Disney connaît, depuis "La Princesse et la grenouille", son troisième âge d’or (après celui des débuts dans les années 30 et celui des années 90). Chaque nouveau dessin animé laisse planer la menace du film qui y mettra fin. Et bien, ce n’est pas pour ce coup-ci, "Vaiana" étant, tout simplement, une merveille ! A l’exception du caractère légèrement attendu de l’intrigue
(voir notamment la scène où Maui quitte Vaiana avant l’affrontement final et qui, sans grande surprise, reviendra)
, le film réussit tout ce qu’il entreprend. Les personnages, tout d’abord, sont formidablement bien écrits alors qu’ils semblaient tous promis au piège de la caricature. Vaiana est, ainsi, espiègle, maladroite mais, surtout, pleine de fraicheur et de spontanéité (on est loin des princesses gnangnan d’antan). Il est, tout de même plaisant de constater que Disney fait, désormais, dans la "femme forte" et sait s’affranchir de certaines de ses règles en refusant de coller un prétendant dans les pattes de son héroïne qui, de ce fait, existe sans avoir à être inféodée à un petit ami. L’autre héros du film, le Demi-Dieu Maui, est très drôle et terriblement fun mais, également, inconséquent, frimeur et en quête de reconnaissance. Les personnages secondaires ont chacun un rôle très spécifique à jouer : le cochon Pua est l’animal tout mignon qui fera le bonheur des Disney Store
(même s'il disparaît trop vite de l’intrigue)
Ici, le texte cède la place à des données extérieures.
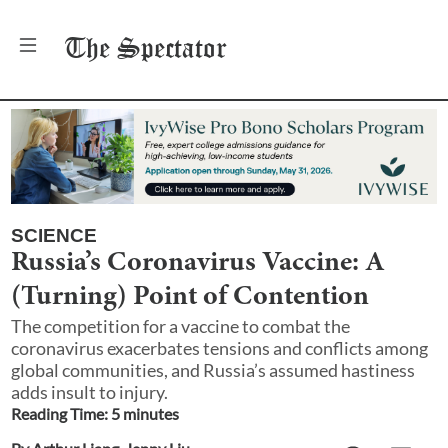
The
Spectator
SCIENCE
Russia’s Coronavirus Vaccine: A
(Turning) Point of Contention
The competition for a vaccine to combat the
coronavirus exacerbates tensions and conflicts among
global communities, and Russia’s assumed hastiness
adds insult to injury.
Reading Time:
5
minute
s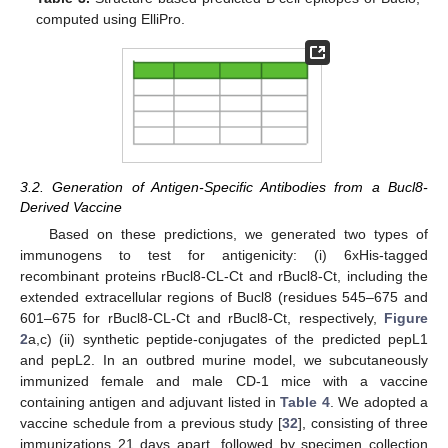
computed using ElliPro.
3.2. Generation of Antigen-Specific Antibodies from a Bucl8-
Derived Vaccine
Based on these predictions, we generated two types of
immunogens to test for antigenicity: (i) 6xHis-tagged
recombinant proteins rBucl8-CL-Ct and rBucl8-Ct, including the
extended extracellular regions of Bucl8 (residues 545–675 and
601–675 for rBucl8-CL-Ct and rBucl8-Ct, respectively,
Figure
2
a,c) (ii) synthetic peptide-conjugates of the predicted pepL1
and pepL2. In an outbred murine model, we subcutaneously
immunized female and male CD-1 mice with a vaccine
containing antigen and adjuvant listed in
Table 4
. We adopted a
vaccine schedule from a previous study [
32
], consisting of three
immunizations 21 days apart, followed by specimen collection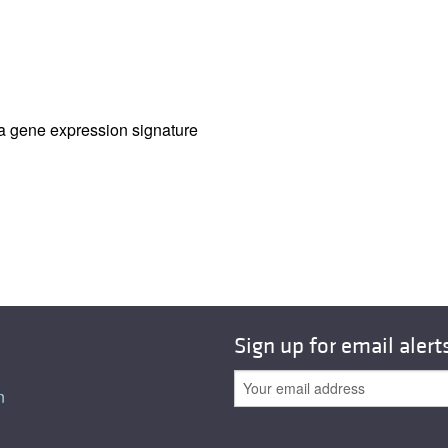
All ...
Top read a
ia gene expression signature
Sign up for email alert
n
, le coq Hei-Hei est le running gag hilarant façon Scrat, les parents de Vaiana personnifie la voie de la raison (chacun à leur façon), sa grand-mère celle de la passion… L’équilibre trouvé par les scénaristes forcent le respect… mais pas autant que l’incroyable ton qu’ils ont su conférer au récit. Visiblement peu désireux d’être accusés de se prendre trop au sérieux, ils n’ont de cesse de désamorcer tous les pièges tendus par leur histoire et par le cahier des charges Disney. Le rapport aux chansons symbolise parfaitement ce souci puisque le film en cumule en grand nombre (et ajoute quelques pépites au répertoire Disney tels que "Le bleu lumière", "Les explorateurs" ou "Pour les hommes") tout en se moquant gentiment de cette profusion
(voir la remarque de Maui à Vaiana si elle se met à chanter ou l’amorce du méchant Tamatoa avant sa prestation).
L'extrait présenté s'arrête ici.